Hi can anyone please explain me what's boundary scan in JTAG is?? and how it can be used to check the interconnect in PCB or inside an IC without connecting actual pin??

  • When debugging a JTAG-capable chip, you can read and write peripherial states and registers in the chip.

    But way before the processors got a debugging module with helper functions like hw breakpoint comparators etc, you had a feature where the chip internally spanned many critical features (all I/O pins, and many important signals) in a chain that you could access using the JTAG interface.

    This means that even without any program in the chip, it's possible to set all output-capable signals to known states and read back the state of all input-capable signals.

    So in a factory test, you could toggle the TX signal for an UART and have external hardware check the voltages out from the RS232 transceiver. And in the same way, the external hardware can send in UART stimuli to the board, while the JTAG interface reads out if the processor sees a zero or a one in the UART RX pin.

    The signals accessible would normally also allow you to turn on the crystal oscillator of the processor and read back if the oscillator ticks.

    Boundary scan is available for many chips, besies processors. So you may have a boundary scan interface on a memory chip, CPLD, ...

    Of course, many products are tested by having the JTAG interface download a real program into RAM of the processor and have that program run. This is similar to how Keil programs the flash of different processors. They download a helper program for the specific chip (flash algorithm) and then download a program block-by-block to RAM and have the helper program flash a sector at a time.

    Boundary scan is good for testing individual signals.

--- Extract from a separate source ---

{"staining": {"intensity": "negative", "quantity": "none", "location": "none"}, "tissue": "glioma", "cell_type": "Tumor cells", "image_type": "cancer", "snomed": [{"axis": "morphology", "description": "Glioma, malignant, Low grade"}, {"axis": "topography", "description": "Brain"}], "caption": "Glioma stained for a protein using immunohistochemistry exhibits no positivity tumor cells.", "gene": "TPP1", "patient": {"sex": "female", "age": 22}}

Downloading a helper program in the processor is better when you have to quickly process large test patterns - for example if you need to test all memory cells of a RAM.

    For "traditional" processors, where RAM and flash are external chips, the boundary scan is a very good way to test a card - you can't run a program in a board that has a bad solder joint on an address or data line, in which case it's excellent to be able to supply internal stimuli. With a microcontroller with internal RAM and flash, and possibly also support for an internal RC oscillator, it is often simpler to download a factory-test program into the processor.